*WHAT YOU NEED TO DO*
The records that follow are to be given again exactly, with their pictures omitted.

*INFORMATION GIVEN*
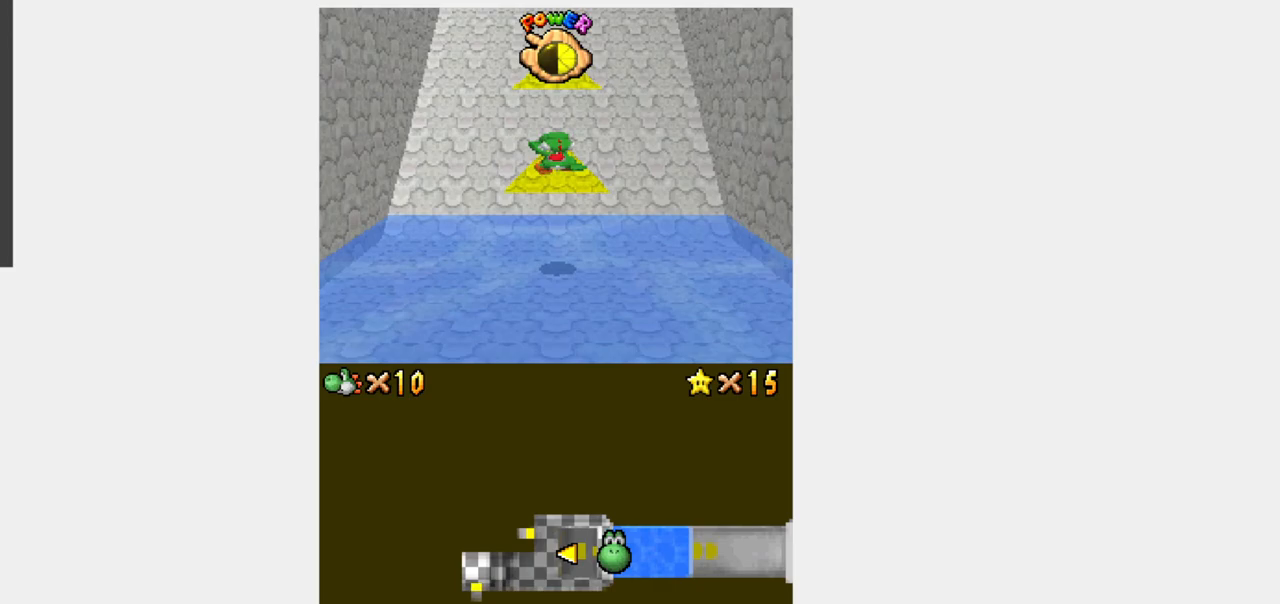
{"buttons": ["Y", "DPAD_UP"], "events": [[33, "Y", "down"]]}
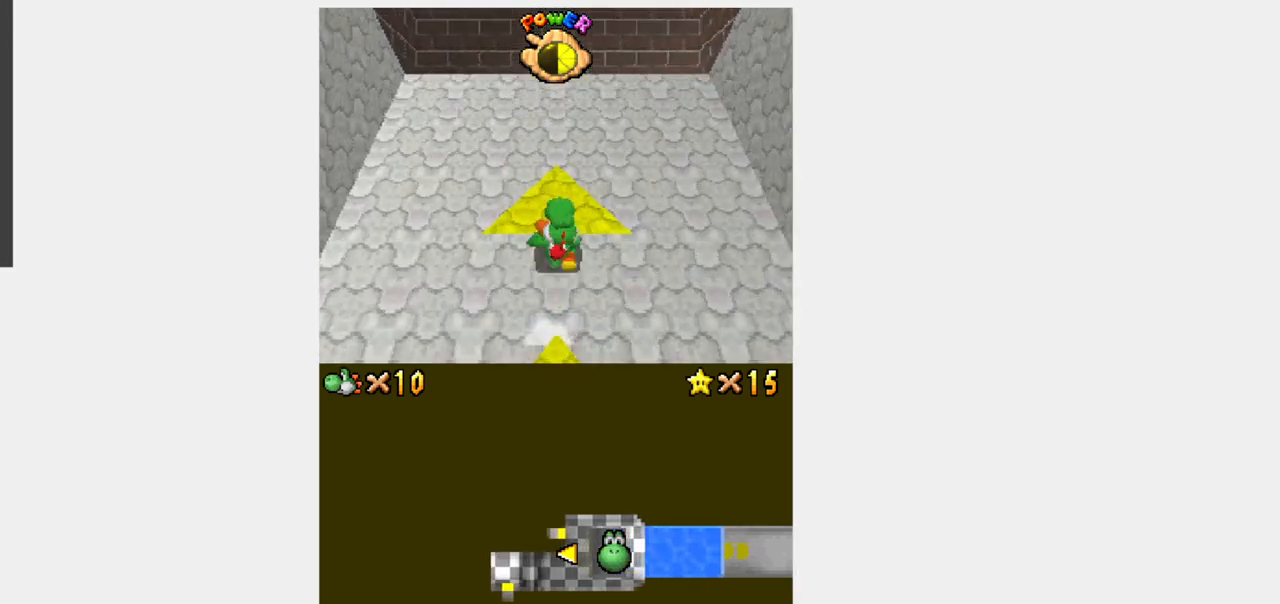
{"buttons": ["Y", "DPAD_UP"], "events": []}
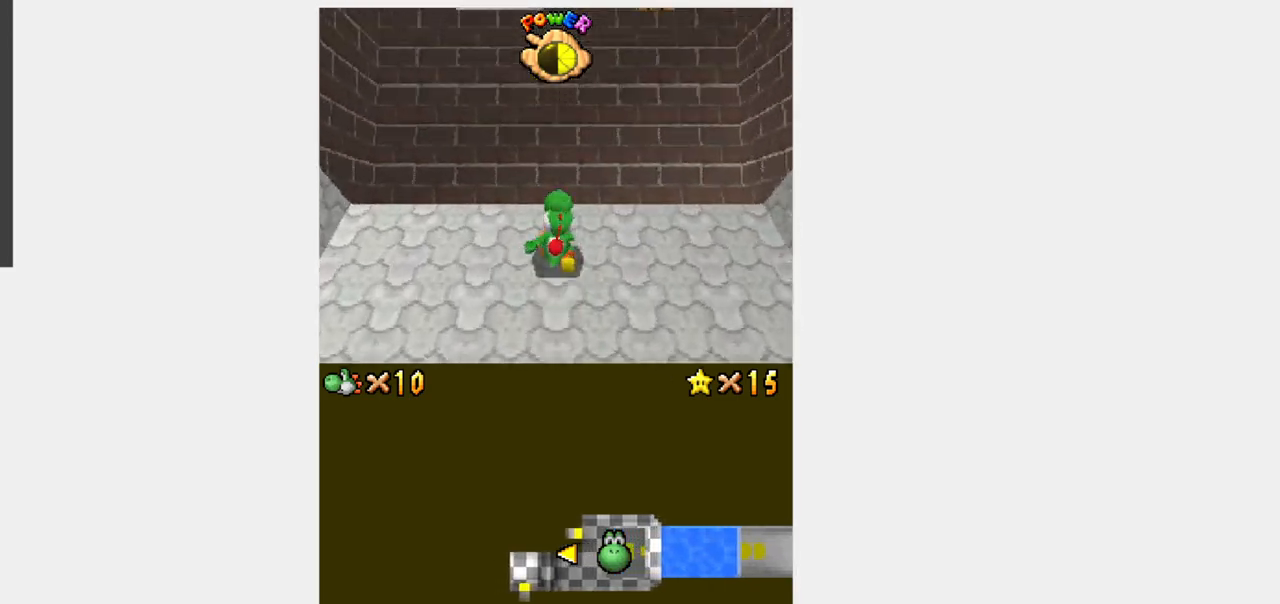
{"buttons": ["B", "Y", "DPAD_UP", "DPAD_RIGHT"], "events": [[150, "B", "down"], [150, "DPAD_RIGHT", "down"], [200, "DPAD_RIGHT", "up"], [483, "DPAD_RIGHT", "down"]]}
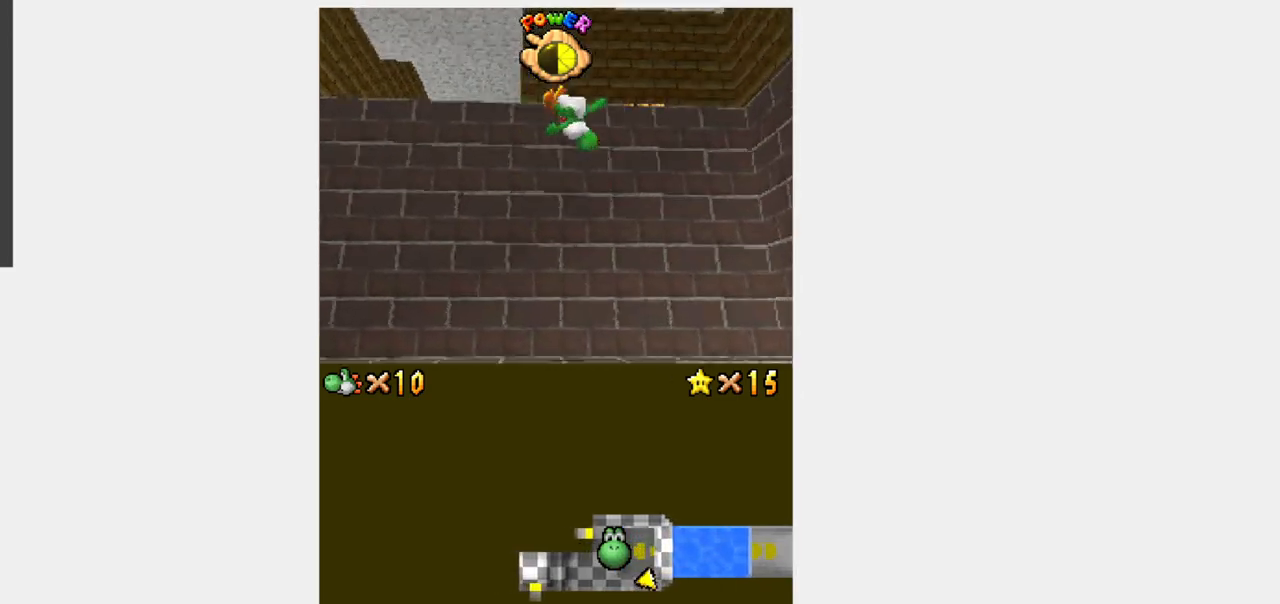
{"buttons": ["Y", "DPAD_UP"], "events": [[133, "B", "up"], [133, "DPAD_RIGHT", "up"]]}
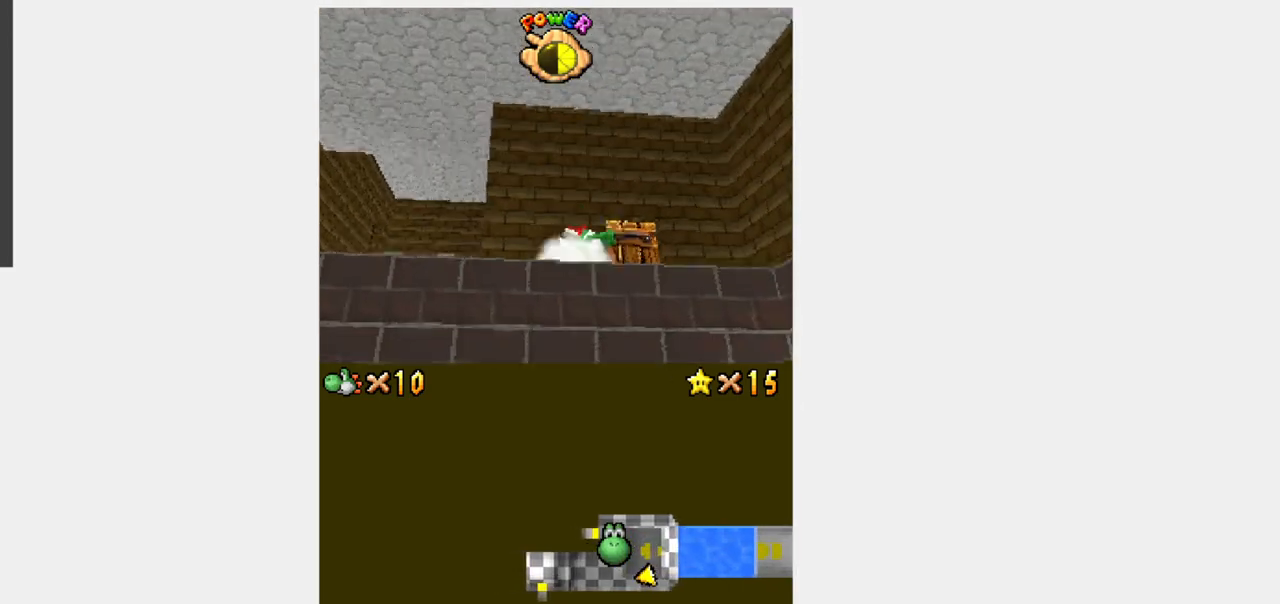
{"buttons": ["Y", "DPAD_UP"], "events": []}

*REPLY*
{"buttons": ["Y", "DPAD_UP"], "events": [[33, "Y", "down"]]}
{"buttons": ["Y", "DPAD_UP"], "events": []}
{"buttons": ["B", "Y", "DPAD_UP", "DPAD_RIGHT"], "events": [[150, "B", "down"], [150, "DPAD_RIGHT", "down"], [200, "DPAD_RIGHT", "up"], [483, "DPAD_RIGHT", "down"]]}
{"buttons": ["Y", "DPAD_UP"], "events": [[133, "B", "up"], [133, "DPAD_RIGHT", "up"]]}
{"buttons": ["Y", "DPAD_UP"], "events": []}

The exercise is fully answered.